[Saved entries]
##############################

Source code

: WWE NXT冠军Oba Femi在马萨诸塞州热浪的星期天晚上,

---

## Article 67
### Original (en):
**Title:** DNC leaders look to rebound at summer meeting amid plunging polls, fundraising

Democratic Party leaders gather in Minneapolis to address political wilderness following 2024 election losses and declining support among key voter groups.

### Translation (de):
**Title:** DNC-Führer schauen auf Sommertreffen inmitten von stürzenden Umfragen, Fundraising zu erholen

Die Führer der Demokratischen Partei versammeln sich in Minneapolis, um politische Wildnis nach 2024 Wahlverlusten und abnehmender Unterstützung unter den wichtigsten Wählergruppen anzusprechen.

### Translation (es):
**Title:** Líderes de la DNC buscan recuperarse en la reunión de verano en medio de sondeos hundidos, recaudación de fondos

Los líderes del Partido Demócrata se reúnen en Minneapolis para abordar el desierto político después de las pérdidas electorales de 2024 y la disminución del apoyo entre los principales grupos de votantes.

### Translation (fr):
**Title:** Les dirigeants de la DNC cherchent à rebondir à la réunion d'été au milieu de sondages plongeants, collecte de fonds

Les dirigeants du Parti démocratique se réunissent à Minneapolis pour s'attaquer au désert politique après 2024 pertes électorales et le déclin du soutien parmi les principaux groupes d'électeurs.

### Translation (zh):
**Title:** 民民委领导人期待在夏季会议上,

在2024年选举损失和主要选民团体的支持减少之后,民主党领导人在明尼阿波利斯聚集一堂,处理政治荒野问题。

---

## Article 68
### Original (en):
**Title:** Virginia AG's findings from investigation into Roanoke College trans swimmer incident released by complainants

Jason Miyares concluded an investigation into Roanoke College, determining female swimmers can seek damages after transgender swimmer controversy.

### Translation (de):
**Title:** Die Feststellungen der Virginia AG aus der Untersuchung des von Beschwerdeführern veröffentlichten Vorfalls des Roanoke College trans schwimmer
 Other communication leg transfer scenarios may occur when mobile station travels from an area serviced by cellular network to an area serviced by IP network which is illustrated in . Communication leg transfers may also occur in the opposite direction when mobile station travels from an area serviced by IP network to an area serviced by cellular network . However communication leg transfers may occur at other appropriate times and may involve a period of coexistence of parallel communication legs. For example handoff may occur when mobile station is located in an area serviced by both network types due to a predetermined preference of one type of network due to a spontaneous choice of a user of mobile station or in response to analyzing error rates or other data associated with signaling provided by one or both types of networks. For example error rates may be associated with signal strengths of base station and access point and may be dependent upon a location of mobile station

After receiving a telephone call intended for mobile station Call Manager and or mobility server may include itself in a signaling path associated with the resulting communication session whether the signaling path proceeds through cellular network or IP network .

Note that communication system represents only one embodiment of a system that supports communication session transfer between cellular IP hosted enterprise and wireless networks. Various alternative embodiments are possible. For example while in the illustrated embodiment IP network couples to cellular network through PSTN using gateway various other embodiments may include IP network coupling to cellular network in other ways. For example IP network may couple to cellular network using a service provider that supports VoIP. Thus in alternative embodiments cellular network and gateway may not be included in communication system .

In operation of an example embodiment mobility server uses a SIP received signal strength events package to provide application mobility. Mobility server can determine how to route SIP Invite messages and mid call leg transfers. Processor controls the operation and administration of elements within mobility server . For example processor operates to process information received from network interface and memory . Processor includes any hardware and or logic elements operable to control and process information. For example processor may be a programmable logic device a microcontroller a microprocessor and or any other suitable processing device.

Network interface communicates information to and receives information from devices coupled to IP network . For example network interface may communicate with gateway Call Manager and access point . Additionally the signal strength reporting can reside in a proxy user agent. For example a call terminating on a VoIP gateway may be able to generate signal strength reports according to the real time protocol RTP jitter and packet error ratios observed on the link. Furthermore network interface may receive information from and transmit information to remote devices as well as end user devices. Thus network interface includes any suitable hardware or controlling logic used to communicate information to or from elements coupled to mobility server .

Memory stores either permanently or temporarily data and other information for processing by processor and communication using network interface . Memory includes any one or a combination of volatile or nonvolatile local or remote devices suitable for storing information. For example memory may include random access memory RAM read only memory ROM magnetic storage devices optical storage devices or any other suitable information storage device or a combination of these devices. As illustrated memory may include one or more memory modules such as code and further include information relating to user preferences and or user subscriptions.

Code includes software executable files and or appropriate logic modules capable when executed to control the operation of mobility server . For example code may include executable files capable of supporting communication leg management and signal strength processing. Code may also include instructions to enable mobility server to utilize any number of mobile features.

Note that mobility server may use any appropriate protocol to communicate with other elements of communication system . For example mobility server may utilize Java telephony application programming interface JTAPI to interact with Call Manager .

##############################

| Brief |
Looking at the records above, return exactly the lines from the line with "After receiving a" to the line with "Note that communication", both ends included.

| Exercise answer |
After receiving a telephone call intended for mobile station Call Manager and or mobility server may include itself in a signaling path associated with the resulting communication session whether the signaling path proceeds through cellular network or IP network .

Note that communication system represents only one embodiment of a system that supports communication session transfer between cellular IP hosted enterprise and wireless networks. Various alternative embodiments are possible. For example while in the illustrated embodiment IP network couples to cellular network through PSTN using gateway various other embodiments may include IP network coupling to cellular network in other ways. For example IP network may couple to cellular network using a service provider that supports VoIP. Thus in alternative embodiments cellular network and gateway may not be included in communication system .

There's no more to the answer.